→ **LISTED RECORDS**
[Start of Attachment]

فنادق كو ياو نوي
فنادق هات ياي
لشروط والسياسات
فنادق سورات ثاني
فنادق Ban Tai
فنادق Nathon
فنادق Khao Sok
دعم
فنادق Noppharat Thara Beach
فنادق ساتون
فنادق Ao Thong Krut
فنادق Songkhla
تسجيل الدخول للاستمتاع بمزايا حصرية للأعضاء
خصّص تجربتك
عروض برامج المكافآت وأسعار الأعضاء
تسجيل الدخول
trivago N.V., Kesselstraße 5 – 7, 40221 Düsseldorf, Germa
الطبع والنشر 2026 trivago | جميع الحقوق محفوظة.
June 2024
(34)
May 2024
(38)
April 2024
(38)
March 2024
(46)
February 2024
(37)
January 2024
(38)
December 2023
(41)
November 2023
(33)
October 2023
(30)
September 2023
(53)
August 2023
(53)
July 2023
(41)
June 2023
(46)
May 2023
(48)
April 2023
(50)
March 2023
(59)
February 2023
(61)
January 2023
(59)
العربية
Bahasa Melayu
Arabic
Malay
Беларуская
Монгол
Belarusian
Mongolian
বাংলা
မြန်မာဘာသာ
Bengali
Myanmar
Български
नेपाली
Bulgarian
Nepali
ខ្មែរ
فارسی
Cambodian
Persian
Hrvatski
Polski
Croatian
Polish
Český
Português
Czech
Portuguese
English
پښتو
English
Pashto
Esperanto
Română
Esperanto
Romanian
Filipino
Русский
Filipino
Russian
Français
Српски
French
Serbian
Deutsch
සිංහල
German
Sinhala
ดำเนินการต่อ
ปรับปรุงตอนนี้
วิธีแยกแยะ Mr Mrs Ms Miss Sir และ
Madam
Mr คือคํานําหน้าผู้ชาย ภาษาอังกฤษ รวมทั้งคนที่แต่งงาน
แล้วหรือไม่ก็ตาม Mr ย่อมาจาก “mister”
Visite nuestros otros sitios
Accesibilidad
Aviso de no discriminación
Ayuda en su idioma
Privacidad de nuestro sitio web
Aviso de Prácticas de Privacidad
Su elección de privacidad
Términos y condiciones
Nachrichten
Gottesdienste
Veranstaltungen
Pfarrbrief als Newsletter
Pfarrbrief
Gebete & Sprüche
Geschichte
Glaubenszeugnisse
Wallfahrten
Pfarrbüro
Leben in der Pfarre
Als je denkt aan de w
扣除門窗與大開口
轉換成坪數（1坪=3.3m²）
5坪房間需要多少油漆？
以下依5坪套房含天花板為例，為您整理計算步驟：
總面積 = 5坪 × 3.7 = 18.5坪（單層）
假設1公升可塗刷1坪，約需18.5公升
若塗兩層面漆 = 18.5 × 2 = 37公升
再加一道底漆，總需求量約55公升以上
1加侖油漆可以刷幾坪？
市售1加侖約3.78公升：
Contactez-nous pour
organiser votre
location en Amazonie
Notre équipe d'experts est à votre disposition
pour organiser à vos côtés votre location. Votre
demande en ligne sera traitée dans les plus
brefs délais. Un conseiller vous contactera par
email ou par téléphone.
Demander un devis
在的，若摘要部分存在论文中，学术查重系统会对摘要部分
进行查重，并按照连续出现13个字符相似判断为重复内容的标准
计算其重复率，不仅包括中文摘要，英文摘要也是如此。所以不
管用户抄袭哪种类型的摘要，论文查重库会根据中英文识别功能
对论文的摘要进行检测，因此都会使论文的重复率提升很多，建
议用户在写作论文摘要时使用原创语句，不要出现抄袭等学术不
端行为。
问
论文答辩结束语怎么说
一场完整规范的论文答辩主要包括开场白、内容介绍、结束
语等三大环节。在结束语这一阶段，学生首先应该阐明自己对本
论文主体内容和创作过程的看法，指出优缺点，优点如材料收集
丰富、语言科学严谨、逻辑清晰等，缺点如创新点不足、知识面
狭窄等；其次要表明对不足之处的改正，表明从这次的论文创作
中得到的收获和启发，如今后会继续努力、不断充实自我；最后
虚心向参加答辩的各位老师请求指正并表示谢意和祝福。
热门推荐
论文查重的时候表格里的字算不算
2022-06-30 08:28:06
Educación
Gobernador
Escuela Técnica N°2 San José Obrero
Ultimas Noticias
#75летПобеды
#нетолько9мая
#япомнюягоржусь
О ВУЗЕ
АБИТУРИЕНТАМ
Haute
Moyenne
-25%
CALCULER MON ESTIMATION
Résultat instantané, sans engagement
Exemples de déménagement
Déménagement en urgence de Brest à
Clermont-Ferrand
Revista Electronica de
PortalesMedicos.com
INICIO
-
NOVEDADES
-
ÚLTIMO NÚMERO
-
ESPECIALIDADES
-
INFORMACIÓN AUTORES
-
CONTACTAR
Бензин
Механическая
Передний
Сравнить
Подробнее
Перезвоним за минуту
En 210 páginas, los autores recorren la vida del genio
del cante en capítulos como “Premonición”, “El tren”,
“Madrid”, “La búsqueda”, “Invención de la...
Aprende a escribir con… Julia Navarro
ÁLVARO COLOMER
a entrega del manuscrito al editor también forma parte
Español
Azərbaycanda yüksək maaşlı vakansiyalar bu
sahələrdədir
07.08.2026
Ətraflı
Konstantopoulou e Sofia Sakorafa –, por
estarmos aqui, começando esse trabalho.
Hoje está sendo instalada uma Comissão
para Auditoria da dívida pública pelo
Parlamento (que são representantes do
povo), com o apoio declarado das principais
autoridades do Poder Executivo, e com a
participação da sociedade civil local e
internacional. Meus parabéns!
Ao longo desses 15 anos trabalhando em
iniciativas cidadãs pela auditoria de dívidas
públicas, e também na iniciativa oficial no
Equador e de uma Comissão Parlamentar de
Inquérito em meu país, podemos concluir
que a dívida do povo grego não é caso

[End of Attachment]

→ **TASK REQUIREMENTS**
Reproduce the material from its first line through the line containing "email ou par téléphone.", with "Wallfahrten" changed to "Pilgerfahrten" and everything else left as it stands. Return only that span.

→ **WRITTEN ANSWER**
فنادق كو ياو نوي
فنادق هات ياي
لشروط والسياسات
فنادق سورات ثاني
فنادق Ban Tai
فنادق Nathon
فنادق Khao Sok
دعم
فنادق Noppharat Thara Beach
فنادق ساتون
فنادق Ao Thong Krut
فنادق Songkhla
تسجيل الدخول للاستمتاع بمزايا حصرية للأعضاء
خصّص تجربتك
عروض برامج المكافآت وأسعار الأعضاء
تسجيل الدخول
trivago N.V., Kesselstraße 5 – 7, 40221 Düsseldorf, Germa
الطبع والنشر 2026 trivago | جميع الحقوق محفوظة.
June 2024
(34)
May 2024
(38)
April 2024
(38)
March 2024
(46)
February 2024
(37)
January 2024
(38)
December 2023
(41)
November 2023
(33)
October 2023
(30)
September 2023
(53)
August 2023
(53)
July 2023
(41)
June 2023
(46)
May 2023
(48)
April 2023
(50)
March 2023
(59)
February 2023
(61)
January 2023
(59)
العربية
Bahasa Melayu
Arabic
Malay
Беларуская
Монгол
Belarusian
Mongolian
বাংলা
မြန်မာဘာသာ
Bengali
Myanmar
Български
नेपाली
Bulgarian
Nepali
ខ្មែរ
فارسی
Cambodian
Persian
Hrvatski
Polski
Croatian
Polish
Český
Português
Czech
Portuguese
English
پښتو
English
Pashto
Esperanto
Română
Esperanto
Romanian
Filipino
Русский
Filipino
Russian
Français
Српски
French
Serbian
Deutsch
සිංහල
German
Sinhala
ดำเนินการต่อ
ปรับปรุงตอนนี้
วิธีแยกแยะ Mr Mrs Ms Miss Sir และ
Madam
Mr คือคํานําหน้าผู้ชาย ภาษาอังกฤษ รวมทั้งคนที่แต่งงาน
แล้วหรือไม่ก็ตาม Mr ย่อมาจาก “mister”
Visite nuestros otros sitios
Accesibilidad
Aviso de no discriminación
Ayuda en su idioma
Privacidad de nuestro sitio web
Aviso de Prácticas de Privacidad
Su elección de privacidad
Términos y condiciones
Nachrichten
Gottesdienste
Veranstaltungen
Pfarrbrief als Newsletter
Pfarrbrief
Gebete & Sprüche
Geschichte
Glaubenszeugnisse
Pilgerfahrten
Pfarrbüro
Leben in der Pfarre
Als je denkt aan de w
扣除門窗與大開口
轉換成坪數（1坪=3.3m²）
5坪房間需要多少油漆？
以下依5坪套房含天花板為例，為您整理計算步驟：
總面積 = 5坪 × 3.7 = 18.5坪（單層）
假設1公升可塗刷1坪，約需18.5公升
若塗兩層面漆 = 18.5 × 2 = 37公升
再加一道底漆，總需求量約55公升以上
1加侖油漆可以刷幾坪？
市售1加侖約3.78公升：
Contactez-nous pour
organiser votre
location en Amazonie
Notre équipe d'experts est à votre disposition
pour organiser à vos côtés votre location. Votre
demande en ligne sera traitée dans les plus
brefs délais. Un conseiller vous contactera par
email ou par téléphone.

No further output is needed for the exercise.